To investigate how pressure, volume, and temperature of an ideal gas vary when one is held fixed and the others are varied.

To determine the value of absolute zero temperature on the Celsius scale

Equipment

Virtual Ideal Gas Apparatus PENCIL Graphing Software (e.g., Logger Pro)

Explore the Apparatus/Theory

Open the Virtual Ideal Gas Apparatus on the website.

Figure 1

The virtual Gas Laws Lab apparatus allows you to adjust the pressure, P, volume, V, temperature, T, and number of molecules, N of a gas and observe and measure the resulting effects on the other variables. Given that there are four variables, it would be hard to do a proper, controlled experiment if all four were allowed to vary at once. Thus we have a provision to control P, V, or T, allowing the other two to vary in response to changes in one another. N is naturally an independent variable since no amount of varying P, V, or T could change the number of molecules.

In the following exploration you’ll want to pay attention to what’s happening in the cylinder as well as to what’s happening to the gauges. If “Free For All” is not currently selected, select it now. This status choice makes it easier to get the apparatus in a given state. Drag the piston as far up as it will go and set the temperature somewhere between 0 and 50°C. You’ll notice that the temperature doesn’t change until you release the temperature slider. You’ll also notice that the coils wrapped around the cylinder change color to reflect their role in changing or maintaining the temperature of the gas. A fluid at your selected temperature is constantly flowing through the coils. When you change the temperature setting, the fluid’s temperature changes and warms or cools the gas accordingly.

_SOURCE DATA_:
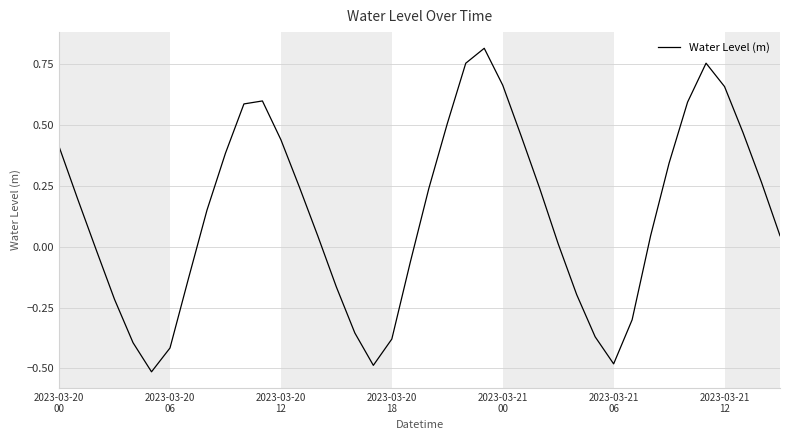

How many lines are shown in the chart?

1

_TASK BRIEF_: Copy out the ideal gas lab text above in full, word for word.

_WORKED SOLUTION_:
To investigate how pressure, volume, and temperature of an ideal gas vary when one is held fixed and the others are varied.

To determine the value of absolute zero temperature on the Celsius scale

Equipment

Virtual Ideal Gas Apparatus PENCIL Graphing Software (e.g., Logger Pro)

Explore the Apparatus/Theory

Open the Virtual Ideal Gas Apparatus on the website.

Figure 1

The virtual Gas Laws Lab apparatus allows you to adjust the pressure, P, volume, V, temperature, T, and number of molecules, N of a gas and observe and measure the resulting effects on the other variables. Given that there are four variables, it would be hard to do a proper, controlled experiment if all four were allowed to vary at once. Thus we have a provision to control P, V, or T, allowing the other two to vary in response to changes in one another. N is naturally an independent variable since no amount of varying P, V, or T could change the number of molecules.

In the following exploration you’ll want to pay attention to what’s happening in the cylinder as well as to what’s happening to the gauges. If “Free For All” is not currently selected, select it now. This status choice makes it easier to get the apparatus in a given state. Drag the piston as far up as it will go and set the temperature somewhere between 0 and 50°C. You’ll notice that the temperature doesn’t change until you release the temperature slider. You’ll also notice that the coils wrapped around the cylinder change color to reflect their role in changing or maintaining the temperature of the gas. A fluid at your selected temperature is constantly flowing through the coils. When you change the temperature setting, the fluid’s temperature changes and warms or cools the gas accordingly.